When the electrons are removed, the stars’ cores buckle and collapse under their own weight, triggering a supernova.
Scientists believe they have spotted evidence of this phenomenon in the supernova SN 2018zd, in the galaxy NGC 2146 – some 31 million light-years away from Earth.
The discovery was led by Daichi Hiramatsu, a graduate student at UC Santa Barbara and member of the international Global Supernova Project.
The researchers found the supernova had a number of exciting characteristics, such as a possible SAGB origin and unusual chemical composition.
Mr Hiramatsu said: “We started by asking ‘what’s this weirdo?’
“Then we examined every aspect of SN 2018zd and realised that all of them can be explained in the electron-capture scenario.”
Scientists have considered the Crab Nebula a good candidate for an electron-capture supernova.
But the supernova’s appearance some 1,000 years ago has made it hard to analyse.
The discovery of SN 2018zd helped draw comparisons between the two.

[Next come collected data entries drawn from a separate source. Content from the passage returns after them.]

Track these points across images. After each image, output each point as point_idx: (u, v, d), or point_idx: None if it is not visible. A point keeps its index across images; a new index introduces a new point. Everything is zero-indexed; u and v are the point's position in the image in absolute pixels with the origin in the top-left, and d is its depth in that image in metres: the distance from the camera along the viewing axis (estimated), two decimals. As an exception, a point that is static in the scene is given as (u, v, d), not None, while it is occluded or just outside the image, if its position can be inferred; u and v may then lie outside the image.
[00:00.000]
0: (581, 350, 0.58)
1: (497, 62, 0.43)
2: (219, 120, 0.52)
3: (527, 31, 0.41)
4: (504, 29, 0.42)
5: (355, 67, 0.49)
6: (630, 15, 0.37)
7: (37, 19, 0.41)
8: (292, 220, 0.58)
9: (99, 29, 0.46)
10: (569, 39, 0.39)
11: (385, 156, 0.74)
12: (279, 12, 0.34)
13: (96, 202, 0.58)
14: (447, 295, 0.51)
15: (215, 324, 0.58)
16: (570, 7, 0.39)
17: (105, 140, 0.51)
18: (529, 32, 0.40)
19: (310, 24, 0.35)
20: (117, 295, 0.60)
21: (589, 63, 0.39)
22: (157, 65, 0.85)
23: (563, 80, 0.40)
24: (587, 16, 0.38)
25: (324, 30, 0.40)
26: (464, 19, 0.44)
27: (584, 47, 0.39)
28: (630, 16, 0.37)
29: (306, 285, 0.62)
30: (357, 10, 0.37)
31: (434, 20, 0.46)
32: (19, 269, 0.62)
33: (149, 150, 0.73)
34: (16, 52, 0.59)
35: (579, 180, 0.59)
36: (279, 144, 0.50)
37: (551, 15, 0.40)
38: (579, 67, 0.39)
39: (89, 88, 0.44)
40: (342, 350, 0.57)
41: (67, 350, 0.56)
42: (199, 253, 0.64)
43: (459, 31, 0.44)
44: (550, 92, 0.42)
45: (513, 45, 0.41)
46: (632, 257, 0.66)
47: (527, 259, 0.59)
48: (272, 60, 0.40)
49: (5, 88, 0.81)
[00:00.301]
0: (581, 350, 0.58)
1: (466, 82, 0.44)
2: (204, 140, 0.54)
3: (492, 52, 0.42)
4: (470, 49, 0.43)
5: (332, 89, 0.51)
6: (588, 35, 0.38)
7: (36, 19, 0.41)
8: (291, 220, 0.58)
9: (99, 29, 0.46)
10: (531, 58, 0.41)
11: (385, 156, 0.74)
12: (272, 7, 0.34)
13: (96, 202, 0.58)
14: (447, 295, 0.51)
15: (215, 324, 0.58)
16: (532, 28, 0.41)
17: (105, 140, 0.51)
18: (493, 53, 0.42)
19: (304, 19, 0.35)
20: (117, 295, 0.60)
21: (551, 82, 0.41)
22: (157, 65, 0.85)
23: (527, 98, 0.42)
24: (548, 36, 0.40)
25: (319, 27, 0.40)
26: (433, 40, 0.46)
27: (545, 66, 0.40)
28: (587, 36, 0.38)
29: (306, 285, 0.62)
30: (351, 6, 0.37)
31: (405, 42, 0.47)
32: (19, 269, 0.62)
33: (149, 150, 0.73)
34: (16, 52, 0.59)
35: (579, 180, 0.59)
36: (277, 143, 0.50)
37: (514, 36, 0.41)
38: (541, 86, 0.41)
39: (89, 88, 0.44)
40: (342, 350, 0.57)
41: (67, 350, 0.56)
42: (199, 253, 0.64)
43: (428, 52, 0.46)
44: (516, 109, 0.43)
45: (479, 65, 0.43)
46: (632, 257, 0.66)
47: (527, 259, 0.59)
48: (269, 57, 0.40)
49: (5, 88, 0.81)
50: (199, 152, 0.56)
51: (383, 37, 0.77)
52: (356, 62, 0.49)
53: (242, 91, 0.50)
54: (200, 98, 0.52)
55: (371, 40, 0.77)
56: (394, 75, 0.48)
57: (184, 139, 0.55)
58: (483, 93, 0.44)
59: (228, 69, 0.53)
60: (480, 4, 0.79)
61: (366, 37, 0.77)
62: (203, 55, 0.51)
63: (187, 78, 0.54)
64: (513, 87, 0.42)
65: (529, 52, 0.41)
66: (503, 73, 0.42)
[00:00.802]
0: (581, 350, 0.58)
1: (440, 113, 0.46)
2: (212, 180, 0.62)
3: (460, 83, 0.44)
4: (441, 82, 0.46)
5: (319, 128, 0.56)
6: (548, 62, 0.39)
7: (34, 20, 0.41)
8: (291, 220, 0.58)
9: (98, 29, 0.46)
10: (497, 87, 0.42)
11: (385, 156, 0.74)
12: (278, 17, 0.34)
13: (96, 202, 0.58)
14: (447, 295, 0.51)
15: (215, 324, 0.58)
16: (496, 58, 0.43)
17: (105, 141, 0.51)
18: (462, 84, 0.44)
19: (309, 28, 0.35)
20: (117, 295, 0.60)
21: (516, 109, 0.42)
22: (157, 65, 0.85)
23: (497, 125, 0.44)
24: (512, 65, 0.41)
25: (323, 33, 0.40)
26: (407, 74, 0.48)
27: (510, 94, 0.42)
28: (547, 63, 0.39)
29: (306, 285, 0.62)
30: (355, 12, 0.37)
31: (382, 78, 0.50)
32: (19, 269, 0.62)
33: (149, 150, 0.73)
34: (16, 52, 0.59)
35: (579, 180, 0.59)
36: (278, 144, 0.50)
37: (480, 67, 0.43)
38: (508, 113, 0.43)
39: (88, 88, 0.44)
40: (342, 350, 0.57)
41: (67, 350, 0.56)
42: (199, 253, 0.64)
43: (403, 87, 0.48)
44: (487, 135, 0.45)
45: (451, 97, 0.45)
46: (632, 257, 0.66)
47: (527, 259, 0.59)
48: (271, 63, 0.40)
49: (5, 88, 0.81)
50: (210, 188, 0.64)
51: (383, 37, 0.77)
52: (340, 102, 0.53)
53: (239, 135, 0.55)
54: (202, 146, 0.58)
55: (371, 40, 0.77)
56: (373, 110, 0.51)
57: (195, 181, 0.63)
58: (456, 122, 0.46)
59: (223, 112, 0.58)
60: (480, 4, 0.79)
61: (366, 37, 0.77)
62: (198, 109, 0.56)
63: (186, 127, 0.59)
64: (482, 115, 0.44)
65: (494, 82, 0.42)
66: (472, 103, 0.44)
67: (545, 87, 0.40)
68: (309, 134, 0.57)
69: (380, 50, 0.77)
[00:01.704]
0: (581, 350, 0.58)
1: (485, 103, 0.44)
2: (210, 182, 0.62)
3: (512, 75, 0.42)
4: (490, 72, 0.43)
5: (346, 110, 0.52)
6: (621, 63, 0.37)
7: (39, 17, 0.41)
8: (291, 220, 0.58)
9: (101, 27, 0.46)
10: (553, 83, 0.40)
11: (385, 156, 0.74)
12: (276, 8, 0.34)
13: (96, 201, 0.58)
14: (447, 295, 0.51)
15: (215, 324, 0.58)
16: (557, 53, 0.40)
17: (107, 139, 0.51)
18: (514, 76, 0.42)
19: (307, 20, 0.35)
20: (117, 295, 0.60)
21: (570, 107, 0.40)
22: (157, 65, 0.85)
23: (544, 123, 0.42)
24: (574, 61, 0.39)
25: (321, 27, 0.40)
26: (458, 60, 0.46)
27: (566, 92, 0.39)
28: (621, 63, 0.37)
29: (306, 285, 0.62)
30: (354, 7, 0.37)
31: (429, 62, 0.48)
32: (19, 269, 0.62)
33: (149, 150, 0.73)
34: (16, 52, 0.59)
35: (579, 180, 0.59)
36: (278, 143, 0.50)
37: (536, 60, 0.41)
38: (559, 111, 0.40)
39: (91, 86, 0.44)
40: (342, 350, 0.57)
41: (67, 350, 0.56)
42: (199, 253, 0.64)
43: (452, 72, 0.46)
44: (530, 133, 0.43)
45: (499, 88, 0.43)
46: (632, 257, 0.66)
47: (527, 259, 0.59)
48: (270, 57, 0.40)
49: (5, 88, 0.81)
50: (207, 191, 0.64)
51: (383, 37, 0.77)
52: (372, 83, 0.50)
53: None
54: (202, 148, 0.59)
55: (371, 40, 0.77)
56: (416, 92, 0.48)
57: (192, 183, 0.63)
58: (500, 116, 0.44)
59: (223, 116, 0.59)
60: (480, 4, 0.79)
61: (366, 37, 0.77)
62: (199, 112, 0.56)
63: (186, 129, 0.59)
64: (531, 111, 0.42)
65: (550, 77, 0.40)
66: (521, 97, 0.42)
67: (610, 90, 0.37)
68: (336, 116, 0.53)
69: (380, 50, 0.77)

Ken Nomoto at the Kavli IPMU of the University of Tokyo said: “I am very pleased that the electron-capture supernova was finally discovered, which my colleagues and I predicted to exist and have a connection to the Crab Nebula 40 years.
“I very much appreciate the great efforts involved in obtaining these observations.
“This was a wonderful case of the combination of observations and theory.”
Mr Hiramatsu added the discovery was a “Eureka moment” for him and his colleagues.